Musa Ensete glaucum / Pisang Vidak / Pisang Sunan Bonang

Ensete glaucum, the snow banana, has also been classified as Musa nepalensis, Ensete giganteum, or Ensete wilsonii.
This gigantic monocarpic herbaceous plant is native to China, Nepal, India, Myanmar (Burma), and Thailand.
Ensete glaucum has a thick, waxy with sometimes bluish tinge, solitary pseudostem. It grows larger than the Abyssinian Banana (Ensete ventricosum).

Its leaves are 1.4–1.8 meters (4.6–5.9 ft) long and 50–60 centimeters (20–24 in) wide.

The plant is cultivated as an ornamental plant, for its unique swollen bulbous base and large leaves. and is used to feed pigs in parts of China.

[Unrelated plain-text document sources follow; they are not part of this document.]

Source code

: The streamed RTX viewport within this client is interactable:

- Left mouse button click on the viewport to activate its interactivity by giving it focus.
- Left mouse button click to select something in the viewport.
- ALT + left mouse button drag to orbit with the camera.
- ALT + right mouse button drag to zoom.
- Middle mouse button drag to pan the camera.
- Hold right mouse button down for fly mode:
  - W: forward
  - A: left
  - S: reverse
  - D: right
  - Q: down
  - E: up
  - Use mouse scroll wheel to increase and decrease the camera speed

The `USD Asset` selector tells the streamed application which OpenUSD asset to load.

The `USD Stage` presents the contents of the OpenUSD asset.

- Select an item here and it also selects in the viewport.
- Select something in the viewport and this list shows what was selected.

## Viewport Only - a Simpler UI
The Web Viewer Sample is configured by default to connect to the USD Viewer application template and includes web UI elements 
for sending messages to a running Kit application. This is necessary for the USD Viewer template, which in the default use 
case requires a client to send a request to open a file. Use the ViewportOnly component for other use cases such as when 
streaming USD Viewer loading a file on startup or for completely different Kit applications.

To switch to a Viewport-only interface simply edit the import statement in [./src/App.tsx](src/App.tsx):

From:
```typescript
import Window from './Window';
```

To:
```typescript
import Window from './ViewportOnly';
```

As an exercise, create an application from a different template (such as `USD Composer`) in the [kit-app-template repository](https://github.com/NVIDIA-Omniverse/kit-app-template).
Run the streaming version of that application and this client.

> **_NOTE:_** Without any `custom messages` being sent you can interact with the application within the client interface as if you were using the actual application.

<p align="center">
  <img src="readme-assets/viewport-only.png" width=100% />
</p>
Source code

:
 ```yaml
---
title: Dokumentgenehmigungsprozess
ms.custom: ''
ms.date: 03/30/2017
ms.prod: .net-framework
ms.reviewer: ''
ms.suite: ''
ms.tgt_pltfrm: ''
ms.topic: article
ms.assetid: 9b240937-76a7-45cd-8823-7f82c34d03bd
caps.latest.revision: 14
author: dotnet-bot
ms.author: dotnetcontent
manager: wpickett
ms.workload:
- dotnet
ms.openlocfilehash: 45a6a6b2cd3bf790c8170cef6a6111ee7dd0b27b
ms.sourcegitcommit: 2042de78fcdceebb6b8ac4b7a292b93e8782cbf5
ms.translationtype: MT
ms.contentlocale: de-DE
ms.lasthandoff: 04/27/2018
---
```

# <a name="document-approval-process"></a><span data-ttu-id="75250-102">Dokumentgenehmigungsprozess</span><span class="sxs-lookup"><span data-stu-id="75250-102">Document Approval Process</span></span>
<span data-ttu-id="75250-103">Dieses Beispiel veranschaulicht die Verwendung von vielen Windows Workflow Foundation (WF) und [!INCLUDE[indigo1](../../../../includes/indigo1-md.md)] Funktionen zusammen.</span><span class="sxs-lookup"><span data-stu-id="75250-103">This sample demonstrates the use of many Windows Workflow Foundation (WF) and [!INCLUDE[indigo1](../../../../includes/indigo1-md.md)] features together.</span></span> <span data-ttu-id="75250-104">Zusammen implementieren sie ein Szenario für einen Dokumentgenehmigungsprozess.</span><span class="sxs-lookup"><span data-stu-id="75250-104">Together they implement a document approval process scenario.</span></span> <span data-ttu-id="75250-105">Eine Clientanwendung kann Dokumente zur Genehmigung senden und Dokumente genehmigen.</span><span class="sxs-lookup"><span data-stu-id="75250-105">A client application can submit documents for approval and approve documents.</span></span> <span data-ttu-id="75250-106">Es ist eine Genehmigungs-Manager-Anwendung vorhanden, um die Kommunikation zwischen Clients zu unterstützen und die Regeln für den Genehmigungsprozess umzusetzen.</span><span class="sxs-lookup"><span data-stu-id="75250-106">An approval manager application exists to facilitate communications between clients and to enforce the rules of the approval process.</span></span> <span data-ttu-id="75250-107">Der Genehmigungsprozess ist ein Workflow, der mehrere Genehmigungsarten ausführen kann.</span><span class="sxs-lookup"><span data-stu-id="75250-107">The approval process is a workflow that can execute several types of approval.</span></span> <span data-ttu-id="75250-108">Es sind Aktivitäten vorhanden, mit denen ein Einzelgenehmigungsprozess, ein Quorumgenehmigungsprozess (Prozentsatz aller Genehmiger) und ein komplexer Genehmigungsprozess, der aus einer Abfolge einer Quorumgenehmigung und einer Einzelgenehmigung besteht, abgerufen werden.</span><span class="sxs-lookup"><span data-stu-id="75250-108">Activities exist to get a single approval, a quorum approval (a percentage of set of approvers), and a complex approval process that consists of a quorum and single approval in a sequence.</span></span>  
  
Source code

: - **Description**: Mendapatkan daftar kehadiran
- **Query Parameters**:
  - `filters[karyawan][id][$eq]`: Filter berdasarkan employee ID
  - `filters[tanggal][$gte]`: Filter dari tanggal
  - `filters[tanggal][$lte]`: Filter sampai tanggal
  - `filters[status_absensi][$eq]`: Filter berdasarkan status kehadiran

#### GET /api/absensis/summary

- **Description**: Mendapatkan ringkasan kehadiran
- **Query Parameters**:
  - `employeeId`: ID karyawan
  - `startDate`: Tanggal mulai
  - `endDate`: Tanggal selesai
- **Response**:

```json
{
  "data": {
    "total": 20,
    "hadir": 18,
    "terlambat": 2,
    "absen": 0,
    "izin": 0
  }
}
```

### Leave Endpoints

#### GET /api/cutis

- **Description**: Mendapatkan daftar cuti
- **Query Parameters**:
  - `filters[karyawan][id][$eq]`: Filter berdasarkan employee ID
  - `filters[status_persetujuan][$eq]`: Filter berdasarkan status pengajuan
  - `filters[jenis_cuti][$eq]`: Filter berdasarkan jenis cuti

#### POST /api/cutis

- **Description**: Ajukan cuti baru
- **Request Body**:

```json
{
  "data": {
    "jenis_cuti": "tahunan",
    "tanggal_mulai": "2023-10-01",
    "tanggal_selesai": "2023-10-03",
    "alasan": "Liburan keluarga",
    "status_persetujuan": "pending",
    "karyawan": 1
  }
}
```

In India the pulp of the fruit is eaten, considered highly medicinal, and given to infants and patients. Young shoots and a flowering part are eaten as a vegetable. The plant is used in religious and domestic celebrations.

It is easy to raise from seeds. It is an extremely fast growing banana given heat, but not as hardy as the Abyssinian Banana (Ensete ventricosum), and is not as well known

Ensete glaucum. a, b, Flowering plant; c, Mature inflorescence; d, Mature bud; e, Fruit; f, Immature inflorescence; g, Cross section of bud; h, Male flower; i, Female flower; j, Mature seeds.

It grows from 2,600–8,800 feet (790–2,680 m) in elevation.
The banana tree has a different shape on the stem of the fruit. The fruit stem is covered with green leaves resembling a dragon fruit but with a larger size and extends overhanging the heart of the banana. The heart of the banana is also green, not red like most other types of bananas.

Snow plantain grows in the Himalayas up to an altitude of 3000 meters and is therefore resistant to low temperatures. In principle, this species can tolerate light frosts without shelter. However, if you wrap the plant well in winter in insulating material and give it a sheltered position, it can stay in the garden all year round. It is a fast grower with leaves measuring up to 3 meters and large greenish-white flowers.

Sowing instructions: Sand the seeds, soak for 48 hours in warm water and sow in sowing and cutting compost. Keeping the soil moist, cover with foil or glass and leave to germinate in a warm place. Germination can take several weeks to months.